Thanksgiving and No-Nano
I'm in what I presume are tryptophan induced doldrums. We went to his step-mother's for dinner, it was nice, although I was out of my element in a house full of people I barely knew.
I don't do well in groups, especially when they are groups of unfamiliar people. I spent a lot of time out on the deck or wandering from room to room after dinner.
I haven't heard from any of my family, not that I really expected to, and I could call them just as easily, but I'm using my discomfort with picking up the telephone as the excuse for not doing that.
I haven't heard any more about my sister or my new nephew, but the folks should be home in a few days anyway.

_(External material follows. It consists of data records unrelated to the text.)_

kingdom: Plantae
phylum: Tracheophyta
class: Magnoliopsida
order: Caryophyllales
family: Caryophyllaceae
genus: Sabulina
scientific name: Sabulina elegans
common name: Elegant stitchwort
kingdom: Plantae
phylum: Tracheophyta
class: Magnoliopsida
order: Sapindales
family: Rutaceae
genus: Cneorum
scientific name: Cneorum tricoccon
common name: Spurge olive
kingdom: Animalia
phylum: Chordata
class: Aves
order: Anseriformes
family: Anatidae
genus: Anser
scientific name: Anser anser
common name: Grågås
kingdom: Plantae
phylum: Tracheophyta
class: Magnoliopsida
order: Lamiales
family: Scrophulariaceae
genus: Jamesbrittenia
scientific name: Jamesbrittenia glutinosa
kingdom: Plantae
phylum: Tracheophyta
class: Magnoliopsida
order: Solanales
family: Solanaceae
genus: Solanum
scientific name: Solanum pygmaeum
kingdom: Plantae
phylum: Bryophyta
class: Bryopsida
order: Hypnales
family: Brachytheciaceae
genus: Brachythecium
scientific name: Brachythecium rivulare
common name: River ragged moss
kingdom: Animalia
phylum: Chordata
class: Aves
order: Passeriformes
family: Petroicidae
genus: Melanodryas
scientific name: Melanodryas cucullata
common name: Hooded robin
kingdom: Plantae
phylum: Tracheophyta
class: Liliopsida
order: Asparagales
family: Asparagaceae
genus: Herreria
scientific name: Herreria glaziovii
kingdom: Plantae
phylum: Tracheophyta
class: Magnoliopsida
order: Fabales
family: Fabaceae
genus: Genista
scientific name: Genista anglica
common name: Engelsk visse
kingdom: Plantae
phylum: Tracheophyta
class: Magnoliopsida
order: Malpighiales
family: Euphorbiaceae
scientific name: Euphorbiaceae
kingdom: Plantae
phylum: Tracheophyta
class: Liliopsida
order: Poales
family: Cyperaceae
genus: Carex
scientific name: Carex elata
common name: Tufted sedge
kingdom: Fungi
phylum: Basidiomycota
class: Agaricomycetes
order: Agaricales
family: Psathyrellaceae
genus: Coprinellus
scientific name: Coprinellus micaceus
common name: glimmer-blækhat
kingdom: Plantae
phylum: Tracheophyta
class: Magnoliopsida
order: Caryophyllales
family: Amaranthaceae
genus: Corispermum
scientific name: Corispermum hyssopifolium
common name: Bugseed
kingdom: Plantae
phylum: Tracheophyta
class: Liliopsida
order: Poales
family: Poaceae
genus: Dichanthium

I don't think I'm going to finish my Nano this time around. Part of me feels like it is yet another failure, but part of me really isn't too concerned. I've done maybe 500 words since the 2600 word Saturday, and I haven't even uploaded those. The story could be good, but it's not right now and I'm not sure how to make it so.
I know all the conventional wisdom about terrible first drafts, but I just can't make myself sit and work on it. All I really feel like doing is turning on the evil box and zoning out, but he is actually recording and accomplishing something and I don't want to disrupt that.
I wish I could get into the holidays more, but I usually just feel dragged down by them more than anything else. I have a free day tomorrow -- no work, no kid duty -- and I have a feeling I won't leave the house because the Black Friday crowds will be insane. This despite the fact that I have shopping that I should do.
I'm still waffling about grad school, I haven't gotten my information about the program yet. Should I get a study book and take the exam just in case? Should I look at the information first? Is it even something I am seriously considering?
I don't know the answers to any of those questions, and I don't know that I will any time soon.
Maybe a piece of pumpkin loaf and vanilla ice cream will cheer me up.